I’ve written elsewhere on this blog about William Faulkner’s reluctance
to attend a White House dinner for Nobel Prize winners, complaining it was “a
long way to go just to eat.”
And I know he certainly didn’t want to go to Stockholm to receive the
Nobel Prize, though he did go in the end, and now I’ve been reading a book
titled Faulkner’s Mississippi (text
by Willie Morris, photographs by William Eggleston) which contains an account
of Faulkner’s days prior to his visit to Stockholm.
In honour of the trip he went on a colossal multi-day binge, in and
around his home in Oxford,
Mississippi. The family watched for a
few days and then decided to sober him up.
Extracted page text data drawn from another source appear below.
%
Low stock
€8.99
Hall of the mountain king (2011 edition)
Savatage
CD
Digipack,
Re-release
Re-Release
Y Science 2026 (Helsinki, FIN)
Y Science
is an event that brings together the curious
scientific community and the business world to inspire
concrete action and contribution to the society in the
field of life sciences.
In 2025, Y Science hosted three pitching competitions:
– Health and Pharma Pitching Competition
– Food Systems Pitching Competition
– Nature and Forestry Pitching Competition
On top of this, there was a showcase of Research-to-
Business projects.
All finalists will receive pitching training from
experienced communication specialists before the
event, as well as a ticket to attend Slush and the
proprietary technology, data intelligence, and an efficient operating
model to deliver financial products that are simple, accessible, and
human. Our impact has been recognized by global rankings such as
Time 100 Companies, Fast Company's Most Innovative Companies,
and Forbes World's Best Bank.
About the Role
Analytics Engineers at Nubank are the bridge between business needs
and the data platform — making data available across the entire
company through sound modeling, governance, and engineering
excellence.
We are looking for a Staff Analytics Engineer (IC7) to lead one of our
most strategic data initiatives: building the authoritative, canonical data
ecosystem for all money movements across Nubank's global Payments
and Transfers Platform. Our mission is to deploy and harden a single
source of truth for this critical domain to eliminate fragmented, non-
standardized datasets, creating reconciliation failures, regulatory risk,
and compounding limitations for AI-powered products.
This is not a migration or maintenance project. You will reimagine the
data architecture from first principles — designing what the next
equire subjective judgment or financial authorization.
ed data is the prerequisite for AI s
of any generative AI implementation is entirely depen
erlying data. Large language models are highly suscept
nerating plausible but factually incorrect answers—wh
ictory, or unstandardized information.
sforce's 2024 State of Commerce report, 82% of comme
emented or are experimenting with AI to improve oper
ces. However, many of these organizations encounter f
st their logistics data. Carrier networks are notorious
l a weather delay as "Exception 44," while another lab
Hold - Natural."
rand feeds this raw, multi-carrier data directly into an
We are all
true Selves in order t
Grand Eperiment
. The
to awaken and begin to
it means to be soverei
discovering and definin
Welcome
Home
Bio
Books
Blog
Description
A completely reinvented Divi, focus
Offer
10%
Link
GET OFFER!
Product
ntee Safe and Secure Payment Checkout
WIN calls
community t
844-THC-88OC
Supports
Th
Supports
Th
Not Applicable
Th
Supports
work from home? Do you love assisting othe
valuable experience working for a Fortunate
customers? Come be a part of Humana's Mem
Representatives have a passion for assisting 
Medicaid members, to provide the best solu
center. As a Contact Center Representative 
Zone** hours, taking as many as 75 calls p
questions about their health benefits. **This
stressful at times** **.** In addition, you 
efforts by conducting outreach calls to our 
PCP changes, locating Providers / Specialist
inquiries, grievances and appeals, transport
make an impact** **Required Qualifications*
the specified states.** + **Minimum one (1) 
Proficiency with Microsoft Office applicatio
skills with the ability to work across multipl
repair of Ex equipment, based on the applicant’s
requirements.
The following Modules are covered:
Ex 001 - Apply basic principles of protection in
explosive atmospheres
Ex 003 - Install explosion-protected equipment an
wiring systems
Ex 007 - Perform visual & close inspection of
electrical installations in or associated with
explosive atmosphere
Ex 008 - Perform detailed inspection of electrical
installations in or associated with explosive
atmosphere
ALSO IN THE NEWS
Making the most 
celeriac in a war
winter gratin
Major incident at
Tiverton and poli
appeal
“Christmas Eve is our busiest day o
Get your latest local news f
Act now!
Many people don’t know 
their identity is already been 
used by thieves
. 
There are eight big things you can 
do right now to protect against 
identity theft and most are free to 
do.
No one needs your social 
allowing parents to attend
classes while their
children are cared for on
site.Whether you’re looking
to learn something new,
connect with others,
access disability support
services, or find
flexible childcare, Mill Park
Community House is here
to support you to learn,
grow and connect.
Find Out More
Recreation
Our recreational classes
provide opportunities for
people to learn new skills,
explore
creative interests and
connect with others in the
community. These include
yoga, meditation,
They and told him it was a few days earlier than it actually was, that
the trip was imminent and that he’d better pull himself together. This was on a Saturday, though they told
Faulkner it was Monday. But drunk or
sober Faulkner was no fool. When he
asked somebody where his stepson was, they replied he was at the football
game. Faulkner’s reaction, “Somebody’s
been deceivin’ me. They don’t play
football games on Monday. I’ve got three
more days to drink.”
When Faulkner was in Hollywood, he drank prolifically at Musso and
Frank (passim in this blog). And I was
just trawling the internet continuing my obsession with the work of William Eggleston, and I
happened to find this photograph of his, which I’d never seen before. My favorite photographer takes a picture of
my favorite bar: does it get any better than this?